Je vais bientôt recevoir mon ipad des us et je me pose des questions.

Actuellement, j'ai itunes avec un compte fr sur lequel je synchronise mon iphone et celui de ma femme.

Pourrai je activer mon ipad sur ce compte itunes français ?
Si je procède de cette manière pourrai je également par la suite créer un compte us pour profiter des applis ipad avant la sortie en France.

Peut on passer d'un compte us à un compte fr sans problème ????

Merci pour vos réponses,

Cordialement


----------



## spaceiinvaders (26 Avril 2010)

Salut fredandre ! (bienvenue à toi aussi apparemment)

Dabord felicitation d'avance pour l'arrivée de ton iPad. 

Pour te répondre, le store FR sortira uniquement avec la sortie l'ipad en France, tu ne peux donc t'en servir uniquement avec un compte iTunes US. J'en ai moi même créé un exprès pour ça. La tu aura donc accès au store sur l'iPad (applis en anglais forcement hormis quelques exeptions tels que " le monde ")
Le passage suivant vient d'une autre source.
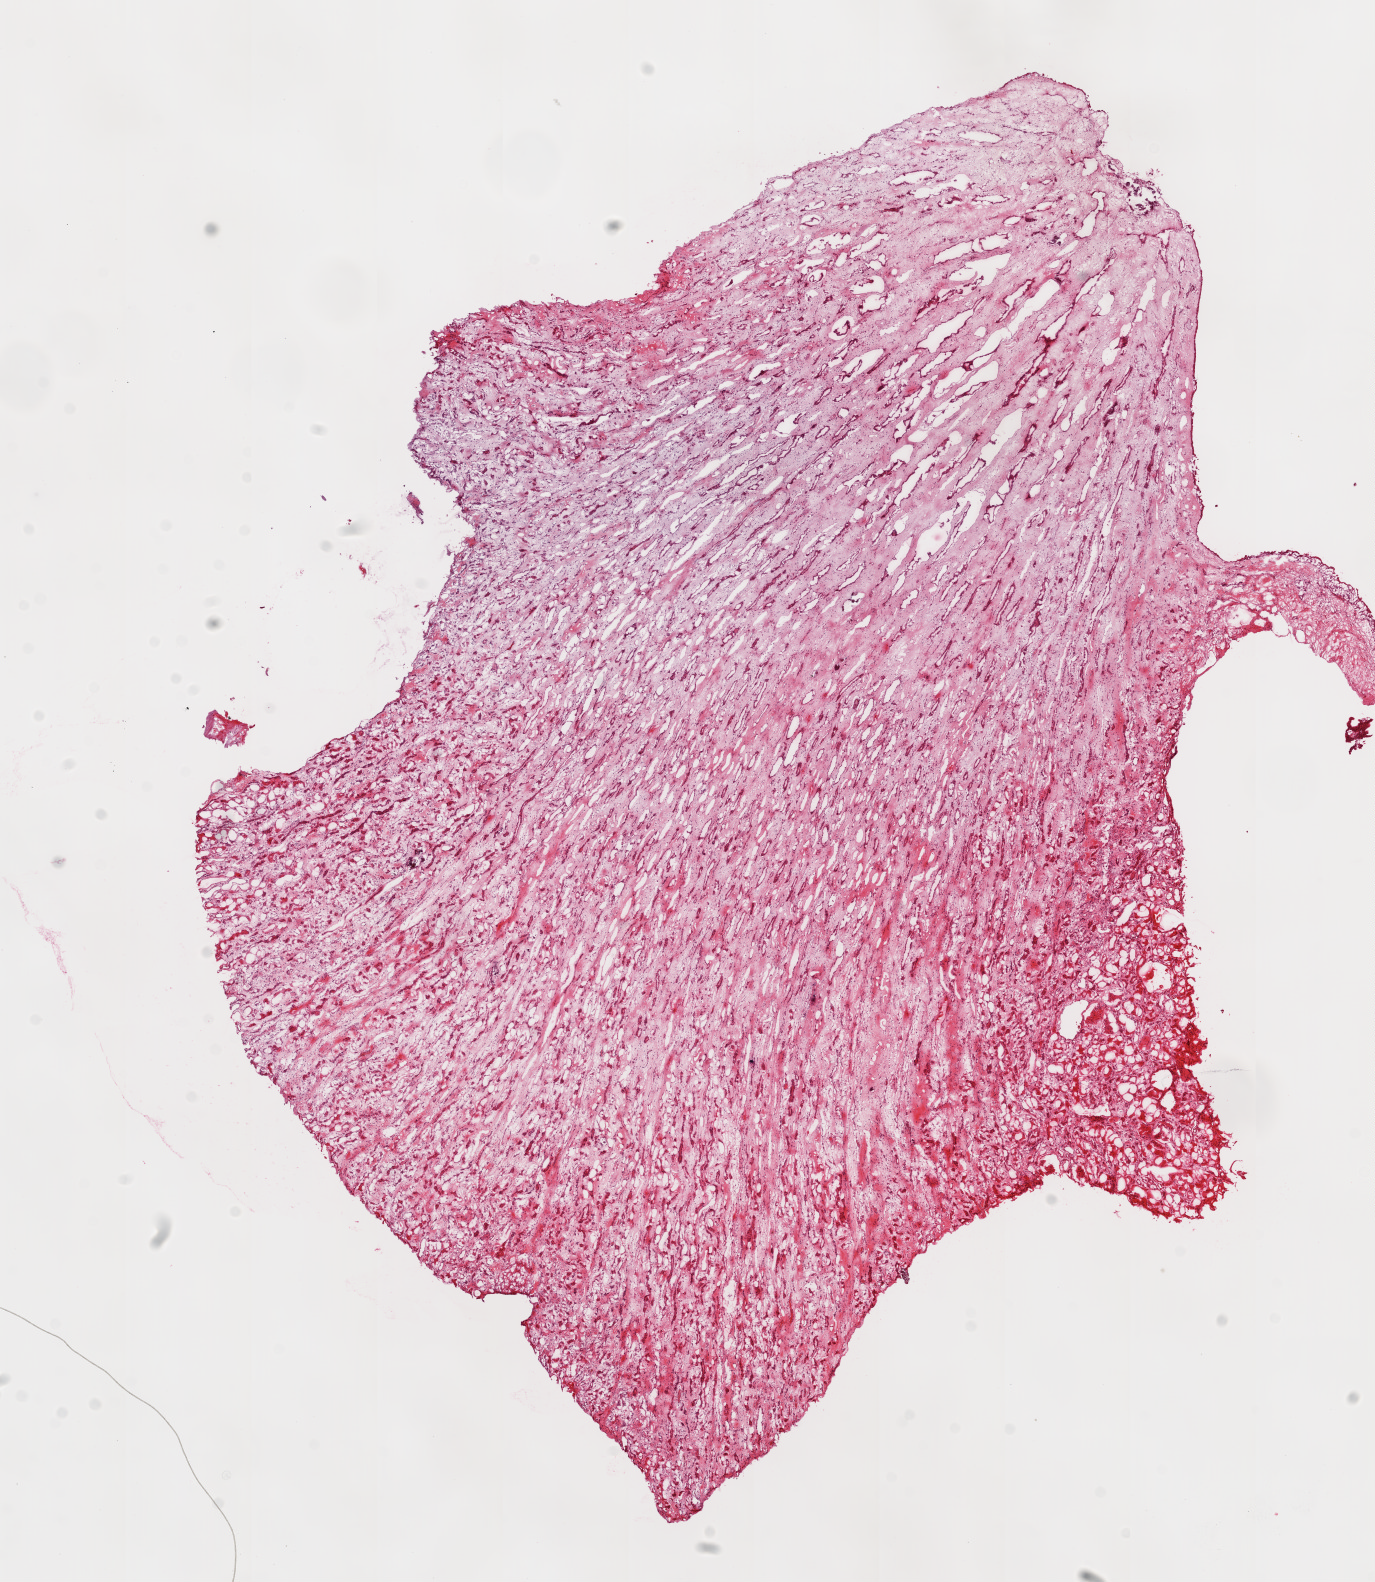
Whole-slide histology image, H&E-stained, whole scanned area (about 11.0 x 12.7 mm, acquisition: 20x scan) shown as a low-resolution overview, frozen section from the top of the tissue portion, kidney, solid tissue normal (non-tumour tissue) sample. Male, age 83 years at initial diagnosis.
This section: solid tissue normal (non-tumour) sample from the same patient. Patient diagnosis: Clear cell adenocarcinoma, NOS.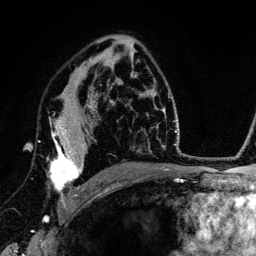
Breast MRI (dynamic contrast-enhanced), one axial slice. Position 83 of 134 along the scan axis. Cropped to one breast. Dynamic contrast-enhanced series, time point 2 of 6 at this slice position (early post-contrast). 3 T. TE 4.2 ms, TR 7.9 ms. 1.2 mm slice thickness. 256 × 256 image matrix. Female patient.
Outlined on this slice (semi-automatic segmentation, software-assisted and operator-edited):
- enhancing-tissue mask used for the functional tumour volume (all voxels passing the contrast-enhancement thresholds inside the analysis volume; usually the tumour): bounding box [x1, y1, x2, y2] px = [49, 105, 89, 208]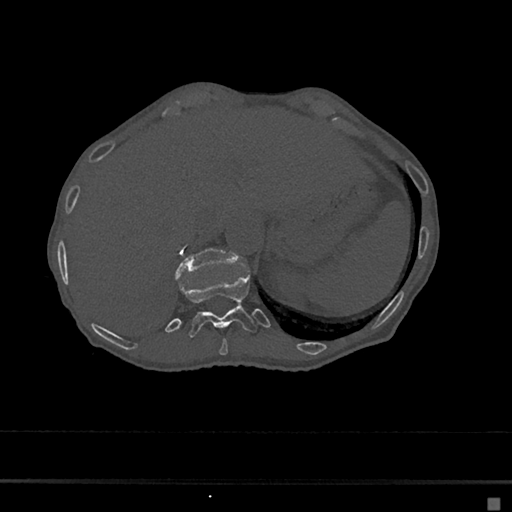
CT including the spine, one axial slice. Position 172 of 797 along the scan axis. Reconstruction kernel Br40s/3. Bone window (W 1800 / L 400 HU). 512 × 512 image matrix, field of view 360 × 360 mm. Patient: female, 68 years. Case-level facts recorded for this patient, not image findings: primary cancer: renal.
Outlined on this slice (semi-automatically segmented with operator editing):
- T10 vertebra: bounding box (x1, y1, x2, y2) in pixels: (219, 338, 228, 356)
- T11 vertebra: (176, 275, 257, 338)
- T12 vertebra: (175, 247, 237, 278)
Ensuite une fois le store FR en ligne tu pourra alors switcher de ton compte US a FR et vis versa quand tu le souhaitera depuis les réglages de l'iPad rubrique " Store " (idem qu'au iPhone). 

Cependant attention, il n'existe pas de transfert de compte a un autre. Les applications téléchargés et/ou achetés sur le compte US ne seront pas transférable sur ton compte FR et si tu les voudras sur le compte FR il te faudra re télécharger et/ou repayer. Et il faudra donc te connecter sur chaque compte pour effectuer les mises a jours, cela va de soi. 

N'oublie pas egalement que pour payer sur l'Apple store US il te faudra des carte prepayée en $ (disponible sur eBay ou tout autre site du genre)


Voilà, en espérant avoir été clair et reste a la disposition de toutes autres questions


----------



## fredandre (27 Avril 2010)

Bonsoir Spaceiinvaders,

Merci beaucoup pour tes réponses claires et instructives.

J'attend maintenant mon ipad avec impatience !

Cordialement


----------



## KevinTran (27 Avril 2010)

Tu peux toutefois utiliser l'iTunes store français (via iTunes sur ton mac) pour trouver des applications iPad qui pourront être synchronisées 
C'est ce que je fais et j'utilise deux comptes, un US et un FR sur iTunes, je fais mes achats et je synchronise mes applis indifféremment sur l'iPad.


----------